Nous avons roulé sur l’autoroute en direction de l’Italie. Gilbert conduisait, j’étais assis près de lui, et Warburg affalé sur la banquette arrière. Il avait froid. Il ne riait plus. Gilbert surveillait le visage de son maître dans le rétroviseur. Quelques dizaines de kilomètres après la frontière, il a arrêté le véhicule sur le bord de la route et il m’a demandé de prendre le volant. Lui est passé derrière. J’ai conduit. Je regardais droit devant mais aussi, à mon tour, dans le rétroviseur. Je voyais mal, mais j’ai compris que, dans l’ombre, Gilbert lui administrait une nouvelle piqûre. L’odeur était celle de la mort.
À Albenga, nous avons quitté l’autoroute et, tournant le dos à la mer, nous avons bifurqué sur la route des collines. Comment, à quelle heure sommes-nous arrivés à Pieve di Tecco? Je ne saurais le dire.
Il pleuvait, nous avons dormi dans un hôtel. Le lendemain, le soleil était revenu. Toute la journée, Warburg est resté muet, incapable de se tenir debout. Pour ma part, je me suis promené. J’ai lu des journaux et bu des cafés aux terrasses, sous les arcades qui bordent la rue principale, où les étaux proposent du jambon et du fromage, du matériel d’escalade et des vêtements à bas prix.
Il était prévu que la conférence ait lieu le soir, dans le sous-sol de l’église. De petites affiches l’annonçaient. Elles montraient le visage de Warbug, plus jeune d’une vingtaine d’années. Quels doigts les avaient collées ainsi, derrière les vitrines des magasins, sur les murs de la poste, de l’église et de la mairie? Je doutais que vingt personnes se présentent à notre rendez-vous; mais à l’heure dite, de nouveau, comme à Nice, la salle était remplie.

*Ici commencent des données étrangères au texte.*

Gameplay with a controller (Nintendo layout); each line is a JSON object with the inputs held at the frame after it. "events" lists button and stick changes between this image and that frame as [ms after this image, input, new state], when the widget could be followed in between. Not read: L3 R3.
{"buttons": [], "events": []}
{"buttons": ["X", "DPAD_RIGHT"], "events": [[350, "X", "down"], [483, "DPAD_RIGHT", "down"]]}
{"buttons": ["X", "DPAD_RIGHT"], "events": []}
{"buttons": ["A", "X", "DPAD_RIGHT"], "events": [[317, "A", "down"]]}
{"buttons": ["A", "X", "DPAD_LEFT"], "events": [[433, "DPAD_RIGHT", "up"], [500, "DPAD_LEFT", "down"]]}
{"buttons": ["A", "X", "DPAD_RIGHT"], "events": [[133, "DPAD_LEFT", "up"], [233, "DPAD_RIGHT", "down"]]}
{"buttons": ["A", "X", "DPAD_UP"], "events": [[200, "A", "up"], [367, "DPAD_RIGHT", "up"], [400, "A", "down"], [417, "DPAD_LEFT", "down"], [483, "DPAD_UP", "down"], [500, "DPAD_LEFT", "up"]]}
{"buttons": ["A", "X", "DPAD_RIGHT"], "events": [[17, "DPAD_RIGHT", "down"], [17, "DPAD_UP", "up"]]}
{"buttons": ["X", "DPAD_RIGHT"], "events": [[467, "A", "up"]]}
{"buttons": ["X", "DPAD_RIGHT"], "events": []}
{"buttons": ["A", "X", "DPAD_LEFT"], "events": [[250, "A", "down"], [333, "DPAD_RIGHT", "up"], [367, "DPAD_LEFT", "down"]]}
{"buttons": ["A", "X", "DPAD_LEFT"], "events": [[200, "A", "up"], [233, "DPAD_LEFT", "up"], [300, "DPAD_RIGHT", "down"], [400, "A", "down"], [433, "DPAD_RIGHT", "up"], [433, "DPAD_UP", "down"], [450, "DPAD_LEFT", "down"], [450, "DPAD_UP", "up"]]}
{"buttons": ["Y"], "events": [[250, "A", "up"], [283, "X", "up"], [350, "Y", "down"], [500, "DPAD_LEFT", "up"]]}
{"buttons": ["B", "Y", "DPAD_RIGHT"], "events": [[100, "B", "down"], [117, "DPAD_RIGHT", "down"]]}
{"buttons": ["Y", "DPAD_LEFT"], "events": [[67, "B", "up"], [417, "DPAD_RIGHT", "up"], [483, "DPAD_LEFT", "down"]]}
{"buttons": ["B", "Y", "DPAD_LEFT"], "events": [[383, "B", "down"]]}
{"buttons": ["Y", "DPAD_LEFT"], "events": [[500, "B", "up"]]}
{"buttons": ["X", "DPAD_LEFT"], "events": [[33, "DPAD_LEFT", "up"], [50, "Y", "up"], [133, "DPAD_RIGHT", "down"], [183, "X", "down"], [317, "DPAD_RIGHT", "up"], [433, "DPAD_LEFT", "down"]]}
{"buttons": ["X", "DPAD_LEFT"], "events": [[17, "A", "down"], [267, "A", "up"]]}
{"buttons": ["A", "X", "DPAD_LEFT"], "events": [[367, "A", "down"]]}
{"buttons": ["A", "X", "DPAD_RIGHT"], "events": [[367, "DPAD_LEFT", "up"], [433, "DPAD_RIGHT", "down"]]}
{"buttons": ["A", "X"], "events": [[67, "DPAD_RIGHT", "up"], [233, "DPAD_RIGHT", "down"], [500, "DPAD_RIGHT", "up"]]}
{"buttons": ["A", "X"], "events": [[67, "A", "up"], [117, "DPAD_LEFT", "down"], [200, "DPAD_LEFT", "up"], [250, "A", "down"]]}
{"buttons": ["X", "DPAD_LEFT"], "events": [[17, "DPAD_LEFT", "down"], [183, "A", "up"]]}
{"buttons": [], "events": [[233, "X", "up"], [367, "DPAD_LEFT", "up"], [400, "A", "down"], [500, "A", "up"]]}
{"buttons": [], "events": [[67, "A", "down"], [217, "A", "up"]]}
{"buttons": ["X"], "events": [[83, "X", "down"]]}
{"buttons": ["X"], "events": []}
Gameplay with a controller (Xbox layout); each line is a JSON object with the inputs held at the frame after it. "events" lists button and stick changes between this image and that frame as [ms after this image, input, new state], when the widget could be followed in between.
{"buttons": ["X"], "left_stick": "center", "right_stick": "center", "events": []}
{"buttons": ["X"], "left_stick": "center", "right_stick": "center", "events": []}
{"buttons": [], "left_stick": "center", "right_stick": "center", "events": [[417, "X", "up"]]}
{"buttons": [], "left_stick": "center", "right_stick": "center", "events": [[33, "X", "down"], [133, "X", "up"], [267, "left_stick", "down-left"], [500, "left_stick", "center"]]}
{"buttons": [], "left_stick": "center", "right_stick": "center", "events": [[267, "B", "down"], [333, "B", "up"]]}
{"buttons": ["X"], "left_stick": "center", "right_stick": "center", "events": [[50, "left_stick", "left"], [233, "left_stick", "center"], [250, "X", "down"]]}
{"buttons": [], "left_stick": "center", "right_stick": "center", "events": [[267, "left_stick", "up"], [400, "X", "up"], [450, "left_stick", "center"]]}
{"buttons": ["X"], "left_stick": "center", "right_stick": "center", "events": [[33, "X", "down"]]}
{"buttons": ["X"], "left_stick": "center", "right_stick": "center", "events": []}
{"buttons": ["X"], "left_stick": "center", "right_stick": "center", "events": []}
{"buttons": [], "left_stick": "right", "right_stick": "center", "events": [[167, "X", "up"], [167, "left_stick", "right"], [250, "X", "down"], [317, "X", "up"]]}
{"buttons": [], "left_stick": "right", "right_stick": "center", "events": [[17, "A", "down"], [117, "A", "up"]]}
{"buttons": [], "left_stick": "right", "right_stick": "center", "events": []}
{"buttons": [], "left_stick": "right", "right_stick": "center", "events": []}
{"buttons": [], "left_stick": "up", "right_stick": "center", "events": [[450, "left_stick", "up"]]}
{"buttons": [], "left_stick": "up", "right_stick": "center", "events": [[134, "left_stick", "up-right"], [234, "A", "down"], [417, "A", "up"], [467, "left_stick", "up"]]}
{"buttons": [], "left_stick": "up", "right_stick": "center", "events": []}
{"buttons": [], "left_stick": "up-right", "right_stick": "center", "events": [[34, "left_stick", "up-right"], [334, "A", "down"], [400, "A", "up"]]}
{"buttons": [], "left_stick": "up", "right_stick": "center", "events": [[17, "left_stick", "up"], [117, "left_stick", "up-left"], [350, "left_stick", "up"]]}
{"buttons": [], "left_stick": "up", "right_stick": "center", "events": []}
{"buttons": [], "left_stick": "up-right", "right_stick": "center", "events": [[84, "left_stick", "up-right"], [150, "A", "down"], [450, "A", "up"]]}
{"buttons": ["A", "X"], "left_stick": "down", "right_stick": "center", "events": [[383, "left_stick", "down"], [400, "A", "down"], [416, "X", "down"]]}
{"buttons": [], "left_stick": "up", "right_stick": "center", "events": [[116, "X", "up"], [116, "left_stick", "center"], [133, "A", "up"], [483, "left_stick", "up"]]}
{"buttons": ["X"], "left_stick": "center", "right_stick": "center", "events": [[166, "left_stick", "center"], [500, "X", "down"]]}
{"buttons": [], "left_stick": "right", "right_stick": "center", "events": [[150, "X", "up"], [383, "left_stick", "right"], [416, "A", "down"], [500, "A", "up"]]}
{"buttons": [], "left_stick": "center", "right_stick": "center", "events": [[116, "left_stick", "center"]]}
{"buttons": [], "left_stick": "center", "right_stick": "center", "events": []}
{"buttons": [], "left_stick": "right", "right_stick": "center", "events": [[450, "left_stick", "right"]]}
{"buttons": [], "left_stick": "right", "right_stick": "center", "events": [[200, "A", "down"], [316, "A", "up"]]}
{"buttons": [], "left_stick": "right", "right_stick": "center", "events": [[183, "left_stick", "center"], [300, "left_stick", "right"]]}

Je me suis débrouillé comme j’ai pu avec le projecteur et Warburg, sur la scène, a fait son numéro avec Gilbert à ses côtés, qui lui soufflait des mots, qui lui tenait la main.
Quelques jours plus tard, nous étions à Moncalieri, près de Turin. Quelques jours plus tard, dans la basse vallée d’Aoste, à Pont-Saint-Martin. Quelques jours plus tard encore, à Morgex. Nous avons traversé le tunnel du Mont-Blanc un 12 février. Nous nous sommes arrêtés trois jours à Chamonix où aucune conférence n’était prévue. Puis, nous avons filé tout droit jusqu’à Genève.
Warburg, je ne sais pourquoi, tenait à arriver à Genève. Comme s’il y avait eu des souvenirs, comme s’il y avait grandi et qu’il y avait fait des études, il tenait à ce que son itinéraire se termine là. Il est mort à Genève le 28 février, et nous l’y avons laissé.
Gilbert et moi sommes revenus à Nice. J’ai repris ma boutique. Une carte postale que j’ai reçue de lui m’indique que Gilbert enseigne le français à Uppsala, dans une école privée. Il y paraît heureux.